U.S. Court of International Trade: Order on Artificial Intelligence (Cases Assigned to Ju…
Judge Claire R. Kelly · U.S. Court of International Trade
Verified May 8, 2026
- Citation
- Order on Artificial Intelligence (Cases Assigned to Judge Kelly)
- Order date
- July 24, 2025
Summary
Applies to any submission containing text drafted with the assistance of a generative AI program on the basis of natural language prompts (e.g., ChatGPT, Google Bard).
What does the order require?
- Applies to any submission containing text drafted with the assistance of a generative AI program on the basis of natural language prompts (e.g., ChatGPT, Google Bard).
- Filer must submit a disclosure notice identifying the program used and the specific portions of text drafted with AI assistance.
- Filer must certify that AI use has not resulted in disclosure of confidential or business proprietary information to any unauthorized party.
- After the disclosure notice is filed, any party may move for relief permitted by statute or USCIT rules.
Practice areas: federal civil
What the order requires
Judge Kelly’s Order on Artificial Intelligence is textually parallel to Senior Judge Restani’s order issued the same day (July 24, 2025). It applies to any submission in cases assigned to her chambers that contains text drafted with the assistance of a generative AI program on the basis of natural language prompts. The order requires (1) a disclosure notice identifying the program and specific portions drafted, and (2) a certification that AI use has not disclosed confidential or business-proprietary information to any unauthorized party.

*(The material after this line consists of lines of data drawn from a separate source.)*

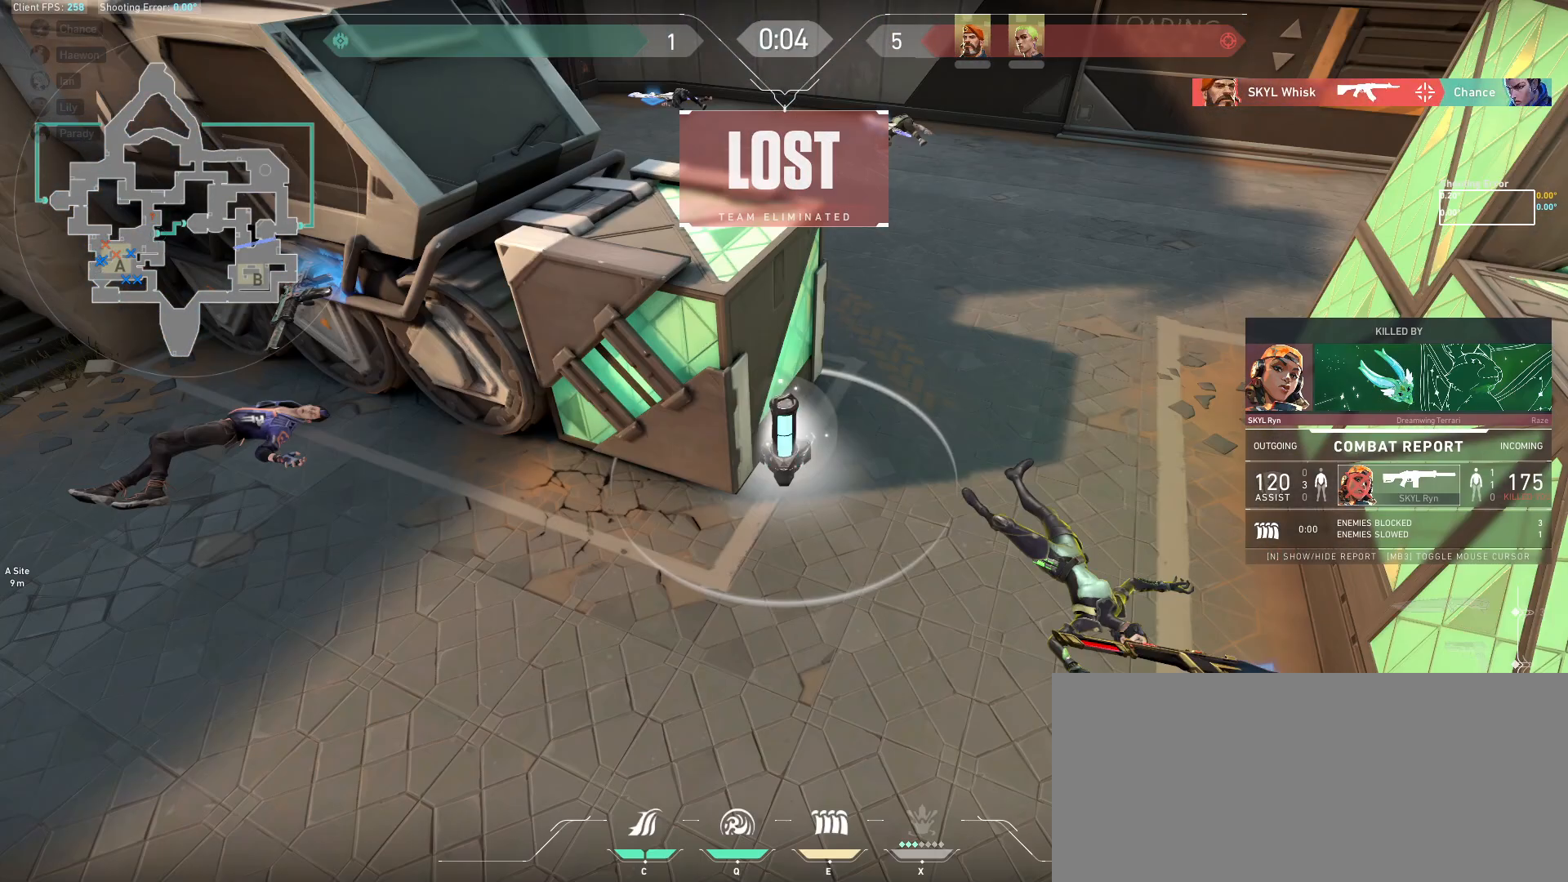
Gameplay with keyboard and mouse; each line is a JSON object with the keys and mouse buttons held at the frame after it. "events" lists presses ("down") and releases ("up") of "a", "ctrl", "d", "e", "f", "q", "r", "s", "shift", "space", "tab", "w", "mouse_left", "mouse_wheel", "mouse_right", "mouse_mb4" and "mouse_mb5" between this image and that frame as [ms after this image, input, new state], when the widget could be followed in between. "mouse_left", "mouse_wheel", "mouse_right", "mouse_mb4", "mouse_mb5" = the "left", "wheel", "right", "mb4", "mb5" buttons of the "mouse" list. No other keys are recorded. "wheel" means that the mouse wheel is clicked or scrolled. Mouse movement is not recorded.
{"keys": [], "mouse": ["wheel"], "events": [[200, "mouse_wheel", "down"]]}
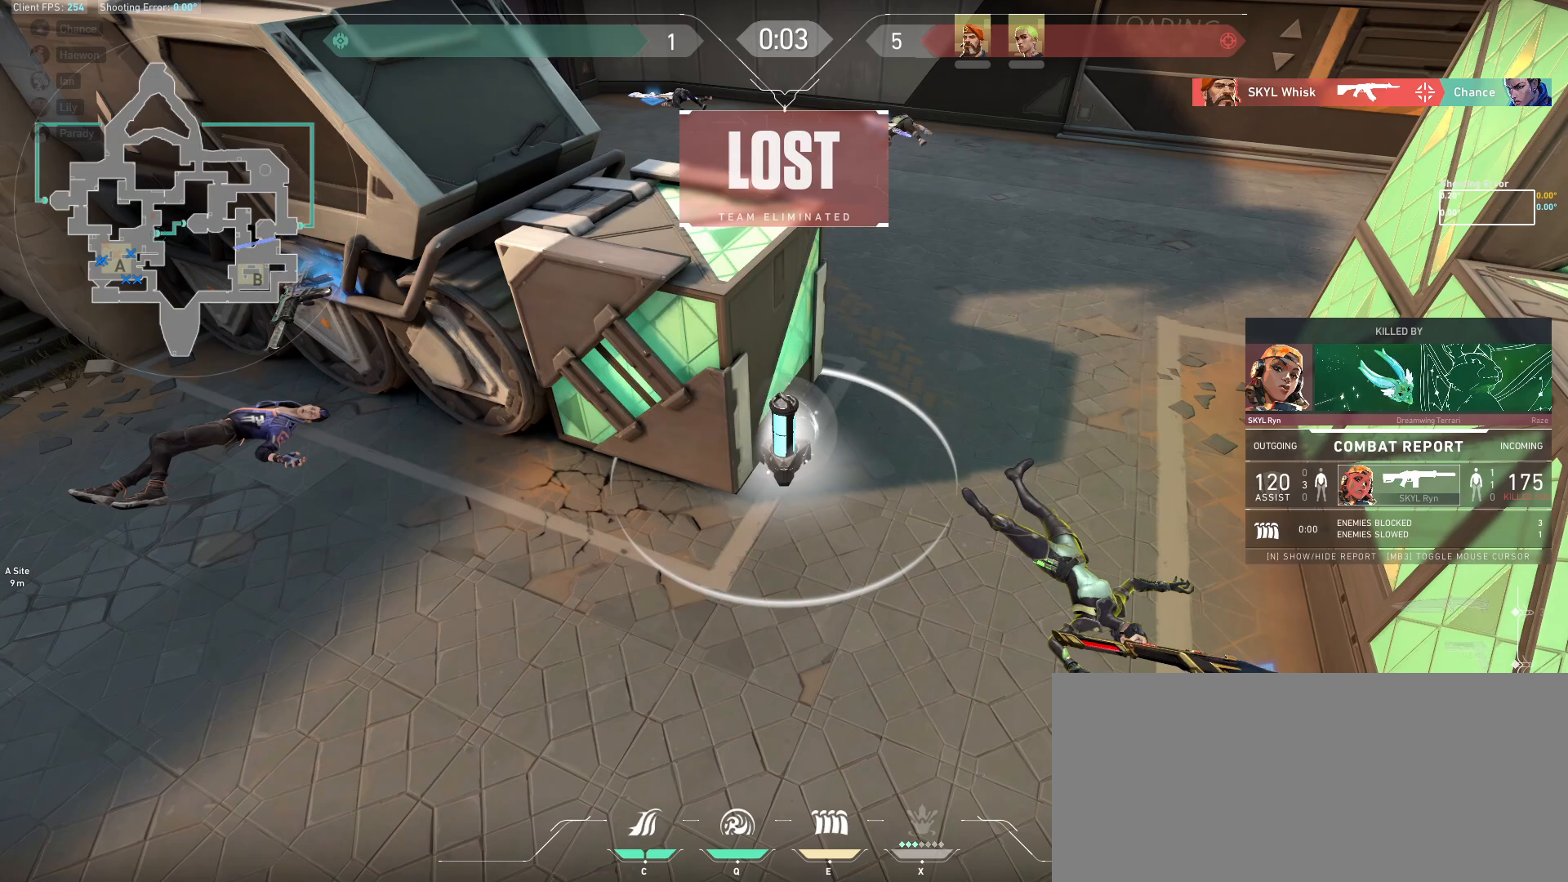
{"keys": [], "mouse": ["wheel", "mb4"], "events": [[417, "mouse_mb4", "down"]]}
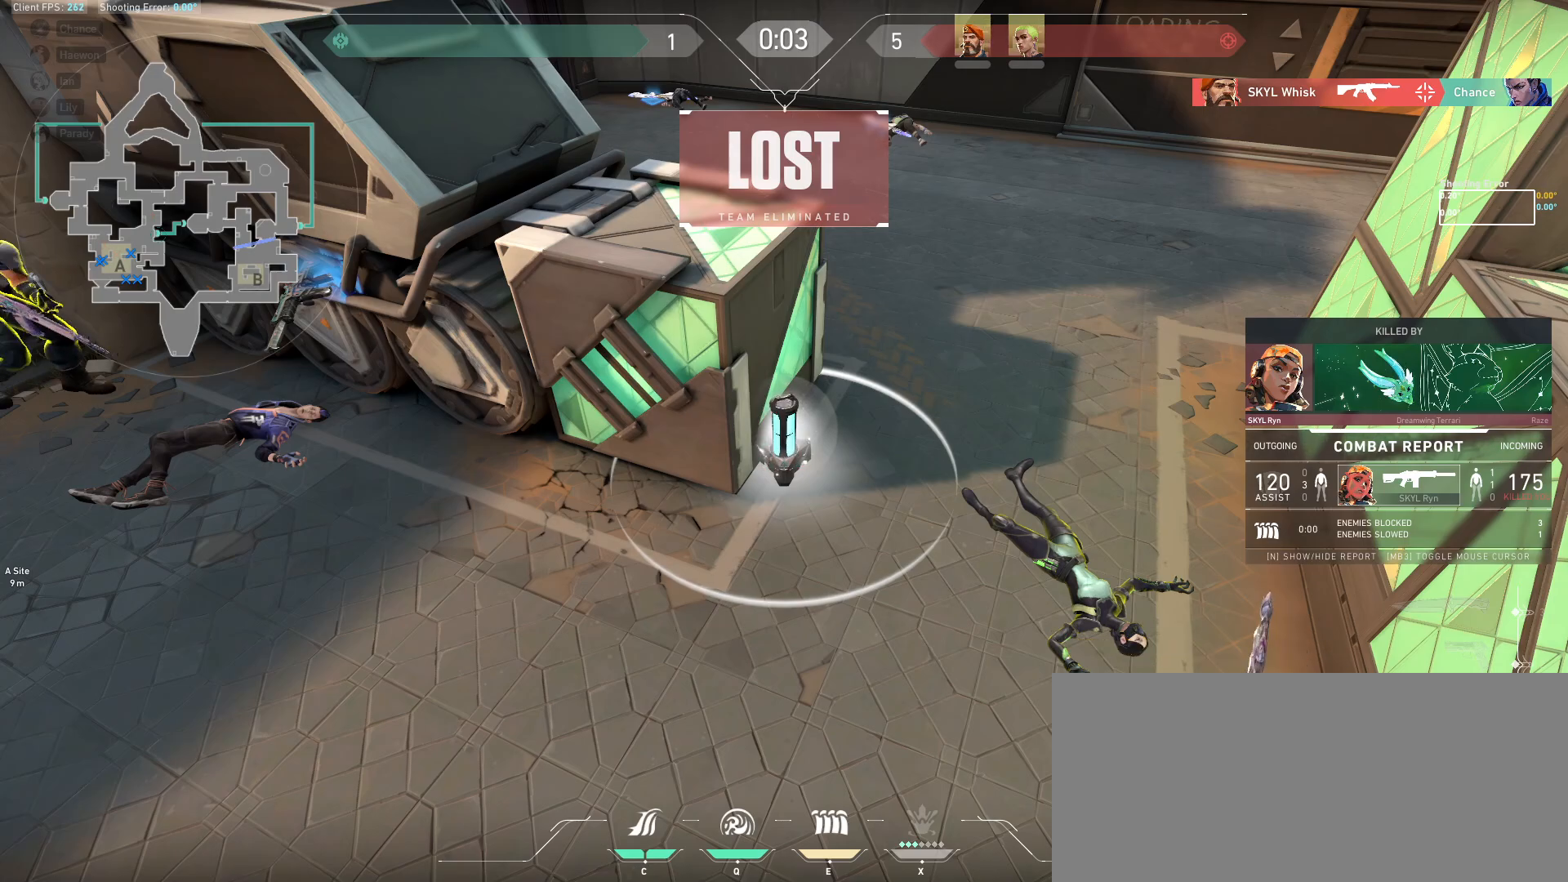
{"keys": [], "mouse": ["wheel"], "events": [[117, "mouse_mb4", "up"], [217, "mouse_left", "down"], [217, "mouse_wheel", "up"], [267, "mouse_wheel", "down"], [283, "mouse_left", "up"]]}
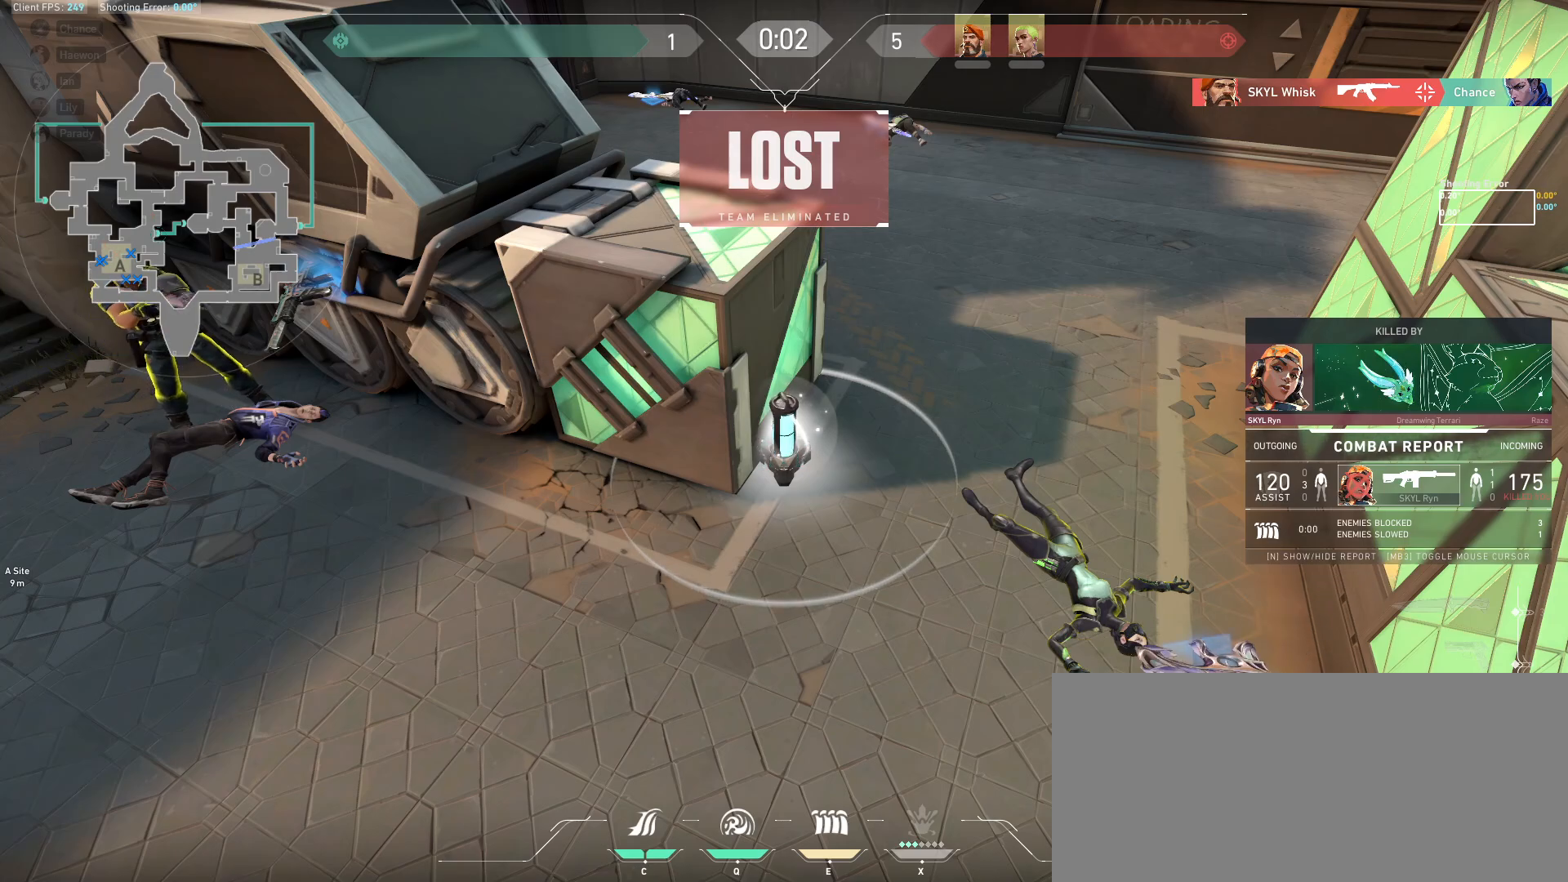
{"keys": [], "mouse": ["wheel"]}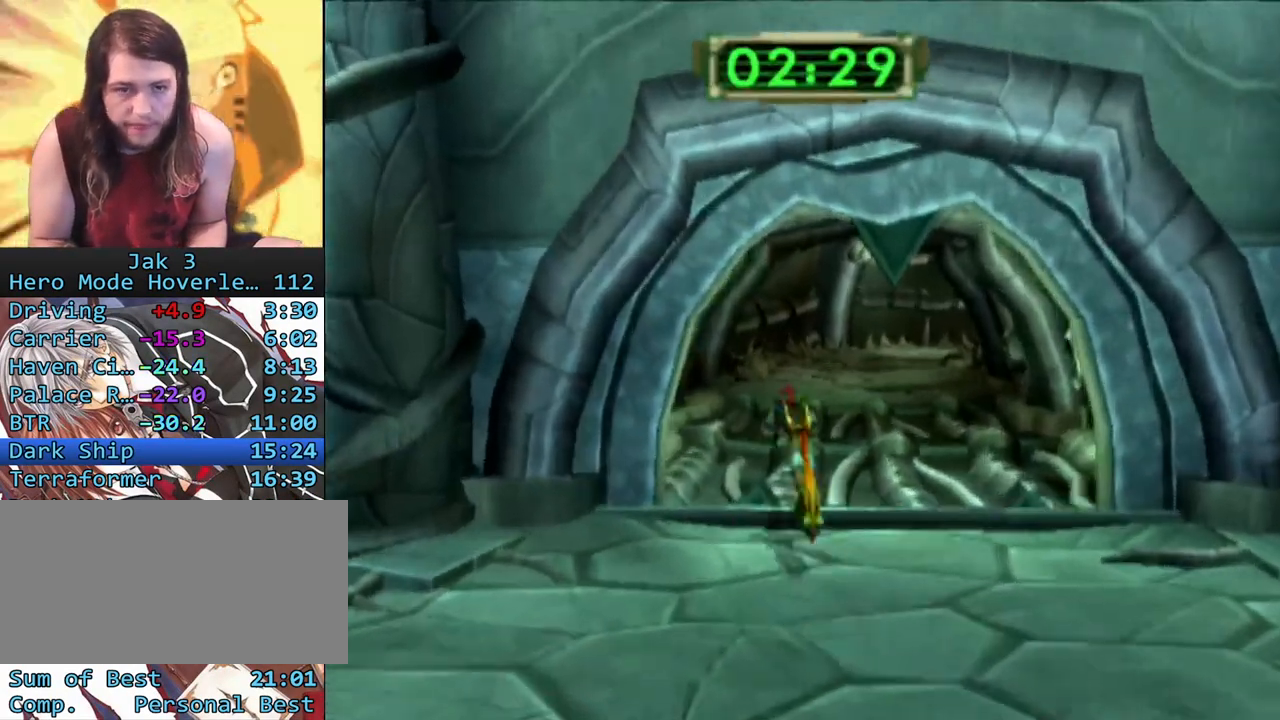
Gameplay with a controller (PlayStation layout); each line is a JSON object with the inputs held at the frame after it. "events" lists button and stick changes between this image and that frame as [ms after this image, input, new state], when the widget could be followed in between. Not read: L3 R3.
{"buttons": [], "left_stick": "up", "right_stick": "center", "events": [[317, "L1", "up"], [450, "CROSS", "up"]]}
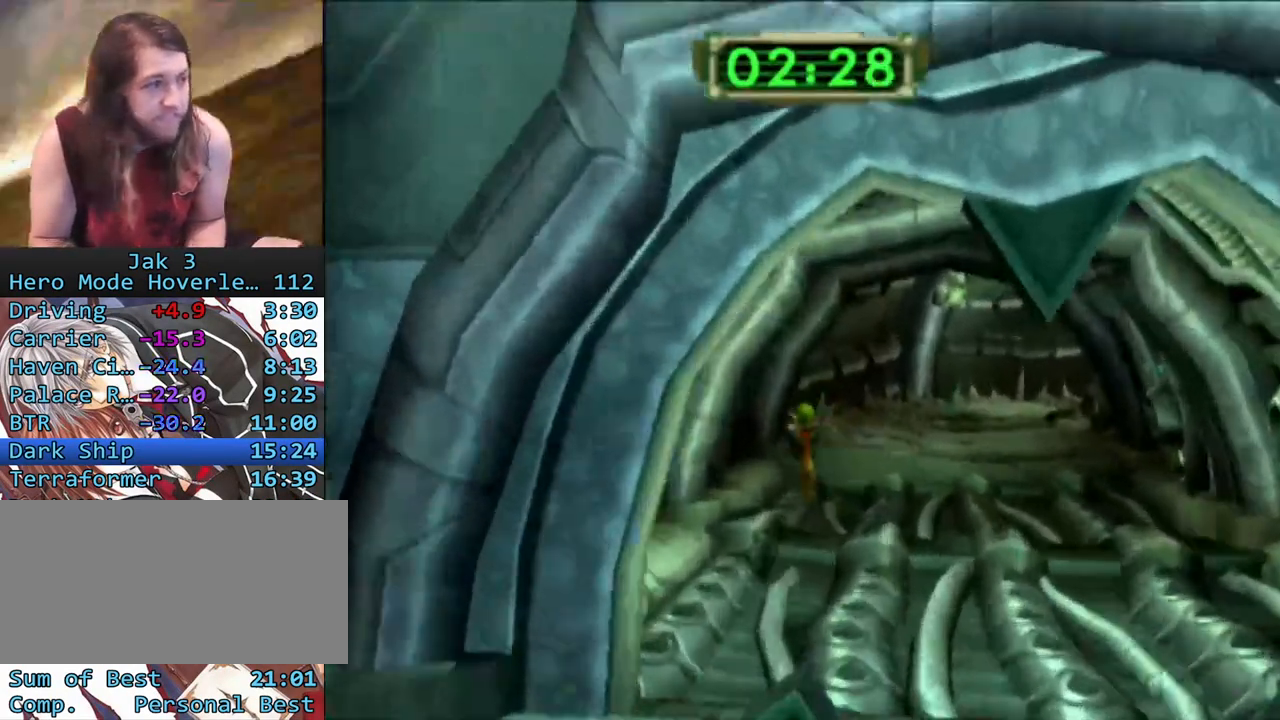
{"buttons": [], "left_stick": "up", "right_stick": "left", "events": [[150, "SQUARE", "down"], [217, "R2", "down"], [333, "SQUARE", "up"], [367, "R2", "up"], [483, "right_stick", "left"]]}
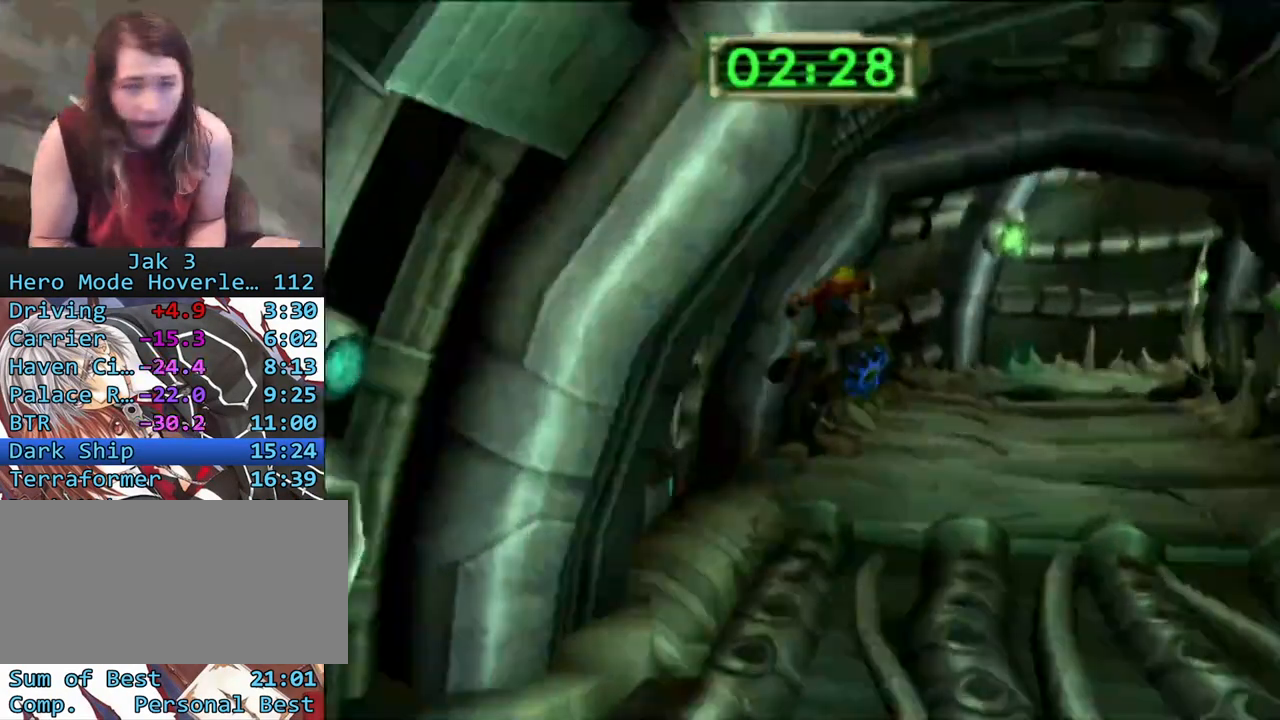
{"buttons": ["CROSS"], "left_stick": "up-right", "right_stick": "left", "events": [[233, "left_stick", "up-right"], [433, "CROSS", "down"]]}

The order is anchored in USCIT Rule 73.2(c)(2) confidentiality concerns rather than Rule 11 hallucination concerns. This is the dominant USCIT chambers framing for AI rules, distinct from most district courts.
R&G data note
This order was conflated by R&G’s AI Court Order Tracker with the SDNY Furman sanctions opinion in United States v. Cohen, 18-CR-602 (S.D.N.Y. Mar. 20, 2024). The R&G entry’s caption (“United States v. Cohen”) and date (2024-03-20) match the SDNY case; R&G’s URL points to this USCIT Kelly standing order. Two separate artifacts; the SDNY Cohen sanctions opinion is tracked separately in the cases collection.
USCIT chambers cluster
Three USCIT judges use a parallel template: Vaden (2023-06-08), Restani (2025-07-24), Kelly (2025-07-24). See Vaden’s order and Restani’s order.
Quotable lines
“A disclosure notice that identifies the program used and the specific portion of text that have been so drafted.”
“That the use of such program has not resulted in the disclosure of any confidential or business proprietary information to any unauthorized party.”